**DATA FOR PROCESSING**
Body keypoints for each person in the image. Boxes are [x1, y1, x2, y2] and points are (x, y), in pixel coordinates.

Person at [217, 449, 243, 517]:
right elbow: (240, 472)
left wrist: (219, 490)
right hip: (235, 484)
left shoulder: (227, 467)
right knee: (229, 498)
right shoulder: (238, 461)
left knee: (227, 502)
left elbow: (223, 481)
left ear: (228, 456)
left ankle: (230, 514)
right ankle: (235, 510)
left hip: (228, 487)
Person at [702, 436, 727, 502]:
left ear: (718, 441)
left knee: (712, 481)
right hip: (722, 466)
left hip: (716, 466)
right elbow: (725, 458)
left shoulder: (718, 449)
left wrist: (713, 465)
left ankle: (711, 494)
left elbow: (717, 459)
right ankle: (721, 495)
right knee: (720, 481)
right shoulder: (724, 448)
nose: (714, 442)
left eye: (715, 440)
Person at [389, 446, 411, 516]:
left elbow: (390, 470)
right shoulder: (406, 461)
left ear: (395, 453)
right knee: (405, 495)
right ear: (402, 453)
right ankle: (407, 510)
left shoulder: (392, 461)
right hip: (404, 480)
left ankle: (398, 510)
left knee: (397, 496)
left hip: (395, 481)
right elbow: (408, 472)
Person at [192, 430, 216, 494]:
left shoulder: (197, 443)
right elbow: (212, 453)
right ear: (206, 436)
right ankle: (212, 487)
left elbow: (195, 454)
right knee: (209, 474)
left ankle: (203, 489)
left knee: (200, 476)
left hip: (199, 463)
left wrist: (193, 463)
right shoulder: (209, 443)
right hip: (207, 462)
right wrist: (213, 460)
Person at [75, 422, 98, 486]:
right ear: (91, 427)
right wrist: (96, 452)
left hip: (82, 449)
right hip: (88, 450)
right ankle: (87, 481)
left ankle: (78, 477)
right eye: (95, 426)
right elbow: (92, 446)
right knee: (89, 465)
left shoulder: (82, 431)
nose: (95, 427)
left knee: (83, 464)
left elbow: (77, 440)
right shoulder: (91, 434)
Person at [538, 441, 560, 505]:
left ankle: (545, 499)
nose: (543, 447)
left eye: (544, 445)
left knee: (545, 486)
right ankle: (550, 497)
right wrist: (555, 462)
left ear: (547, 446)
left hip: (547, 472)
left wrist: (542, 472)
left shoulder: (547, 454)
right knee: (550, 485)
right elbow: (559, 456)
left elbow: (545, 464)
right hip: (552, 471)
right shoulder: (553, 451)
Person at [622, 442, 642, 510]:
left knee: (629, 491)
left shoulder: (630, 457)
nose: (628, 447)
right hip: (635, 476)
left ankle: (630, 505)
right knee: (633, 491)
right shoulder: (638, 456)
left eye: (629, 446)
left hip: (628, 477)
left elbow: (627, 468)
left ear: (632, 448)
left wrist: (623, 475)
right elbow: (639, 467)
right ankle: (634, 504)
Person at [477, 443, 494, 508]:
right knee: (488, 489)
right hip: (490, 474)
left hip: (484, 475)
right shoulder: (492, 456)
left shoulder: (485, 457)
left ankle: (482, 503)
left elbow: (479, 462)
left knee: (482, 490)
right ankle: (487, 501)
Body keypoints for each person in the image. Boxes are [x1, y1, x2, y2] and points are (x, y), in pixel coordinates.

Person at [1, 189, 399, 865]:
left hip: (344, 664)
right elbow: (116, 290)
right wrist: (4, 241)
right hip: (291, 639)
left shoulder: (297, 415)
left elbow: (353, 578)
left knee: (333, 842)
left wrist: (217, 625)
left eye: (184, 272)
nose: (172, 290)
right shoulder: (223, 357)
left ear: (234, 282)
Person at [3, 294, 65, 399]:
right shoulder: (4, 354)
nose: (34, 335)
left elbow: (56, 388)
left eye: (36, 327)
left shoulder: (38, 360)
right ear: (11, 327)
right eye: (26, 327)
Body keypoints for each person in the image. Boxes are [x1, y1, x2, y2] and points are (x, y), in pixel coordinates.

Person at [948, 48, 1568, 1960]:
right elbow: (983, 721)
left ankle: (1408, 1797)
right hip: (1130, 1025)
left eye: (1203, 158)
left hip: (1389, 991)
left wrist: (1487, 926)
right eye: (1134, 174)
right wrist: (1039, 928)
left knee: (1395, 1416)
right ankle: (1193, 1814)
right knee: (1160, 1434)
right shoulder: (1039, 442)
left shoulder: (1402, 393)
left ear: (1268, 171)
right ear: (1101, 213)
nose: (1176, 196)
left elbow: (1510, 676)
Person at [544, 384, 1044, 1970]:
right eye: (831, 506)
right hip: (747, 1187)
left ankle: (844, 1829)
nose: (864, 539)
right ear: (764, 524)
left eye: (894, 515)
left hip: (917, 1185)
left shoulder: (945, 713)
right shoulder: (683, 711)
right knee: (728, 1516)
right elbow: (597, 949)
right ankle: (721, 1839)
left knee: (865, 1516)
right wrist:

**WHAT THIS TASK INVOLVES**
Quote only the lines from the line containing "right elbow: (116, 290)" through the end of the listing, please, keeping both the first and the last line.

**RESULT BELOW**
right elbow: (116, 290)
right wrist: (4, 241)
right hip: (291, 639)
left shoulder: (297, 415)
left elbow: (353, 578)
left knee: (333, 842)
left wrist: (217, 625)
left eye: (184, 272)
nose: (172, 290)
right shoulder: (223, 357)
left ear: (234, 282)
Person at [3, 294, 65, 399]:
right shoulder: (4, 354)
nose: (34, 335)
left elbow: (56, 388)
left eye: (36, 327)
left shoulder: (38, 360)
right ear: (11, 327)
right eye: (26, 327)
Body keypoints for each person in the image. Boxes are [x1, y1, x2, y2] and points are (x, y), in pixel coordinates.

Person at [948, 48, 1568, 1960]:
right elbow: (983, 721)
left ankle: (1408, 1797)
right hip: (1130, 1025)
left eye: (1203, 158)
left hip: (1389, 991)
left wrist: (1487, 926)
right eye: (1134, 174)
right wrist: (1039, 928)
left knee: (1395, 1416)
right ankle: (1193, 1814)
right knee: (1160, 1434)
right shoulder: (1039, 442)
left shoulder: (1402, 393)
left ear: (1268, 171)
right ear: (1101, 213)
nose: (1176, 196)
left elbow: (1510, 676)
Person at [544, 384, 1044, 1970]:
right eye: (831, 506)
right hip: (747, 1187)
left ankle: (844, 1829)
nose: (864, 539)
right ear: (764, 524)
left eye: (894, 515)
left hip: (917, 1185)
left shoulder: (945, 713)
right shoulder: (683, 711)
right knee: (728, 1516)
right elbow: (597, 949)
right ankle: (721, 1839)
left knee: (865, 1516)
right wrist:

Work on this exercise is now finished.